Value has often been discussed with examples from agriculture. On this old terrain, this panel opens new views on valuation through the lens of infrastructure. This directs attention to material creations of uniqueness and genericness and challenges persistent binaries in economic anthropology.

Long Abstract:

Much has been written about value, and its source has been hotly debated. In this panel we attempt to open new views on valuation practices through the lens of infrastructure. This allows us to connect partitioned anthropological approaches that focus either on production (Marxian), exchange (substantivist), or consumption (Simmel-inspired). We deploy the new lens - 'infrastructures of value' - on old terrain: Value has often been discussed by scholars with examples taken from agriculture. Land was thought to be 'the source of all wealth' by physiocrats like Henry George.
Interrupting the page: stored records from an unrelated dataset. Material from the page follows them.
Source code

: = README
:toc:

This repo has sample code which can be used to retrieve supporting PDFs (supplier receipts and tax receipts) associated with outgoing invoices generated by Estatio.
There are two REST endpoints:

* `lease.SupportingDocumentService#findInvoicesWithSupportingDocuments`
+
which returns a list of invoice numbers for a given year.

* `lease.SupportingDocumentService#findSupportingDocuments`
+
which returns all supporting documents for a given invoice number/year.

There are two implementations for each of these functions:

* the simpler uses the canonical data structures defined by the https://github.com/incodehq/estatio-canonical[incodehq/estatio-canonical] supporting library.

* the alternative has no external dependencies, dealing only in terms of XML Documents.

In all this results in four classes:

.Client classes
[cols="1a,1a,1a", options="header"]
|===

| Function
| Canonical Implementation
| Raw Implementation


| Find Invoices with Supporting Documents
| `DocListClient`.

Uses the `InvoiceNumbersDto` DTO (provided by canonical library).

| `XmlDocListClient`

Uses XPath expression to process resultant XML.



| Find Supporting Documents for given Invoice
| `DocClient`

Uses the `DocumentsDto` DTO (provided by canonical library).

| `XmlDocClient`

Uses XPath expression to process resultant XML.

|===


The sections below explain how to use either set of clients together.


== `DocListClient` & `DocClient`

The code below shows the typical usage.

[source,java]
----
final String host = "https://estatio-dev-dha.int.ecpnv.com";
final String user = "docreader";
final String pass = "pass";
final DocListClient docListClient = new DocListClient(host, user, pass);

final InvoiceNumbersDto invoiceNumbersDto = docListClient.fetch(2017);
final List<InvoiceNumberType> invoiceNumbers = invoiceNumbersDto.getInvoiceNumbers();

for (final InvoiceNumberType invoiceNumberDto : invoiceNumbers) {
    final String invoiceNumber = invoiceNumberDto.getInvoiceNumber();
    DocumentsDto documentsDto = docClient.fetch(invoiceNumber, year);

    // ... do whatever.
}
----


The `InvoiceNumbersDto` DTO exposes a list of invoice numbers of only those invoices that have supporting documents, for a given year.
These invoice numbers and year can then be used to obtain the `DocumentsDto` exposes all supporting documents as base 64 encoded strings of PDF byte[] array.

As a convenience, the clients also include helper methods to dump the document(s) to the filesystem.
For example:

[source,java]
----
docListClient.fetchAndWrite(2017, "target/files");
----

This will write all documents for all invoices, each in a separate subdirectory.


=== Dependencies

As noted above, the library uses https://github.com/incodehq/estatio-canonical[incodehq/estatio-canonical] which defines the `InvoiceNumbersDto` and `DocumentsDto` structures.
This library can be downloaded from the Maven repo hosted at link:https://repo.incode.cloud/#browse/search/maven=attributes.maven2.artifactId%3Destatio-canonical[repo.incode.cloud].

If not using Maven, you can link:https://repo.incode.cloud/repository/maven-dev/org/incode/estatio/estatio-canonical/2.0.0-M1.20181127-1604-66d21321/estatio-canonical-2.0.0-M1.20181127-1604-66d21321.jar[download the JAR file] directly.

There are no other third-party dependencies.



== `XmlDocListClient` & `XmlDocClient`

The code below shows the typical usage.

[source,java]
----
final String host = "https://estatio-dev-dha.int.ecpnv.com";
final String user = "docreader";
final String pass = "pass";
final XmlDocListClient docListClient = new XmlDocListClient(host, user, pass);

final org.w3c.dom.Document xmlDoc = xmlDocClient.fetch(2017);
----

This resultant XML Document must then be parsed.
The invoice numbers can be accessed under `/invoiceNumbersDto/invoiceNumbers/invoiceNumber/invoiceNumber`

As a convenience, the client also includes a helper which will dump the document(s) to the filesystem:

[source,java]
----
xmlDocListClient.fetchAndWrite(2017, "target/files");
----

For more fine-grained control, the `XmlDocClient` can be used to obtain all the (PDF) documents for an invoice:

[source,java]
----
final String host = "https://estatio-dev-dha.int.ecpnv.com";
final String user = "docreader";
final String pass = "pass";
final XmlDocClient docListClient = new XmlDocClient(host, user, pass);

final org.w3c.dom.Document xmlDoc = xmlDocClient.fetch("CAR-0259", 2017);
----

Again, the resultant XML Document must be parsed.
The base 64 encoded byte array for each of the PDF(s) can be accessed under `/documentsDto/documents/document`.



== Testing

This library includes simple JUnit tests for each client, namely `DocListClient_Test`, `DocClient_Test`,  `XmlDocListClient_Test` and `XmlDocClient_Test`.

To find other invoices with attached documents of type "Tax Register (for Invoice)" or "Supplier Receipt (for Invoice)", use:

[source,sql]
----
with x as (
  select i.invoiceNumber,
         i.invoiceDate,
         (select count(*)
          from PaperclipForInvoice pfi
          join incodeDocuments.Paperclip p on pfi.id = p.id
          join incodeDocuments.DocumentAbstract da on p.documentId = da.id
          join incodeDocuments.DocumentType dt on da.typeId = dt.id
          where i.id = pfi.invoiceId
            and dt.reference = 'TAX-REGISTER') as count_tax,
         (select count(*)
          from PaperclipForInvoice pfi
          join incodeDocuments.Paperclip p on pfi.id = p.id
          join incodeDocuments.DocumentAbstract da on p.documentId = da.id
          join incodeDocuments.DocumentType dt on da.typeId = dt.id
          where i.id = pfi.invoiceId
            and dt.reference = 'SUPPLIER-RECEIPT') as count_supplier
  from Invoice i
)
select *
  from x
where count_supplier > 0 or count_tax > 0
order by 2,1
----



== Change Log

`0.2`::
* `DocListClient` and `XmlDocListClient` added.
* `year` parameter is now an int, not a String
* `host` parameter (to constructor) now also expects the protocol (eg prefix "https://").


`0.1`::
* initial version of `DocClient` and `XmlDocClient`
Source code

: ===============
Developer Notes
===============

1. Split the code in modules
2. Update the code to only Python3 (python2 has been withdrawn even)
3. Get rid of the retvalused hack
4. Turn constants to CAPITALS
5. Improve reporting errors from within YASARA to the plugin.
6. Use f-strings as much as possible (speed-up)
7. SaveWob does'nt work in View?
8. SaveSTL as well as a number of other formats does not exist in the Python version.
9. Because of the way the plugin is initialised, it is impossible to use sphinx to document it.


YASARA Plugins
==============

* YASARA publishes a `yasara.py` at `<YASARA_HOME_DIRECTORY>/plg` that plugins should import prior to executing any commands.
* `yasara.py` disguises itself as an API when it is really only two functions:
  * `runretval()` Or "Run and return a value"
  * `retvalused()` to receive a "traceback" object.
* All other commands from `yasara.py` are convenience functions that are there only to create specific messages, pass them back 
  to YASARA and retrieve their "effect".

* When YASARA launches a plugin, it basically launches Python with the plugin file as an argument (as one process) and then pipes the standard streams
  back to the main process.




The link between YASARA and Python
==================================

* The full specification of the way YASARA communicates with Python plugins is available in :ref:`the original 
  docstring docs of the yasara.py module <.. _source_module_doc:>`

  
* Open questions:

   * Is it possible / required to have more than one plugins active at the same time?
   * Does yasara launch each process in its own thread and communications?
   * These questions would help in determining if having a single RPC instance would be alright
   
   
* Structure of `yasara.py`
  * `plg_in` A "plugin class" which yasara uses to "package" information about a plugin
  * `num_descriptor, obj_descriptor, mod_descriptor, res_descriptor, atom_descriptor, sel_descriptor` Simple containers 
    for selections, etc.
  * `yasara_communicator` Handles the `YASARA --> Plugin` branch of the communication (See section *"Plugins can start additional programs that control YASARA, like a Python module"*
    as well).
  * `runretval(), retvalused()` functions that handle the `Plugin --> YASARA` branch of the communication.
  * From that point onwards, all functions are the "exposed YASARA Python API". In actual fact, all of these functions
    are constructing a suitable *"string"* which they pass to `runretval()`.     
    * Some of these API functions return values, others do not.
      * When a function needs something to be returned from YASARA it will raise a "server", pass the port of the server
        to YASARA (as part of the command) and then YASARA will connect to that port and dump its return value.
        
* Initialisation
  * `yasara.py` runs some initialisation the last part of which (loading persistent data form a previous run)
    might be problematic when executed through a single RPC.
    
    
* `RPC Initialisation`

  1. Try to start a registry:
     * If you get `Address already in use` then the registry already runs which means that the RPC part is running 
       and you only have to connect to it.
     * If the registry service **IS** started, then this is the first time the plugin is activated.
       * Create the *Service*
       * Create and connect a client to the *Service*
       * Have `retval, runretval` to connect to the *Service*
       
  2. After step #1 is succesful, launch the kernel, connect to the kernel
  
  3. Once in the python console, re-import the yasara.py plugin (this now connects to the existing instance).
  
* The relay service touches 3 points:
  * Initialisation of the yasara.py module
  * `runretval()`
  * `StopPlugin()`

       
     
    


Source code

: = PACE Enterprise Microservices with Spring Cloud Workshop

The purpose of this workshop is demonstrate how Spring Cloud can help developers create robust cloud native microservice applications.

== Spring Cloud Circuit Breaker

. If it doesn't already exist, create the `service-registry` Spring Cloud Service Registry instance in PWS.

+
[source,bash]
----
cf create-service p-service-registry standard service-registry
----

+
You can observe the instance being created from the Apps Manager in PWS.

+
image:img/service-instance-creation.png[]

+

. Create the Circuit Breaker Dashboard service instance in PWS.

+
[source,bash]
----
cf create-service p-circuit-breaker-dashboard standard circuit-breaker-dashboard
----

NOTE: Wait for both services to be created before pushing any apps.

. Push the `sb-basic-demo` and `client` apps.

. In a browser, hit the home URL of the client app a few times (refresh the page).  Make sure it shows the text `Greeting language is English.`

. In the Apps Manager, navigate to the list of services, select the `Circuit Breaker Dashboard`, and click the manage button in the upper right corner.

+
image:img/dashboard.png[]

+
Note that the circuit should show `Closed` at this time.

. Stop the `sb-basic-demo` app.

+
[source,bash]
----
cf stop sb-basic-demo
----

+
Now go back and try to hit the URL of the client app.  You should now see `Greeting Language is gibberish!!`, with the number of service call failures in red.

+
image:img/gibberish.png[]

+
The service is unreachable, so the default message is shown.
A vineyard with 'special properties' was used by Karl Marx to explain 'monopoly price'. Fine wine was also taken up by Lucien Karpik in the 21st century to understand 'economics of singularities,' thereby re-introducing the binary between unique and generic. This persistent binary relates to often claimed ruptures, differences and splits in economic anthropology: artisan versus industrial production, gift versus commodity exchange, capitalism versus socialism, civil society versus state, community versus market. The lens of infrastructure challenges these dichotomies by directing attention to practices of creating (and destroying) both uniqueness and genericness of agricultural matter (e.g. land, yeasts, organic rice, natural wine, berries, olive oil, quality coffee). We welcome contributions that examine how infrastructures broadly defined (ranging from transportation to information and financial infrastructures, from wires, pipes and bottles to labels and people) shape valuation processes in agri-food chains. We thus turn attention to the irreducible materiality of valuation as food, people and ideas move through space and time.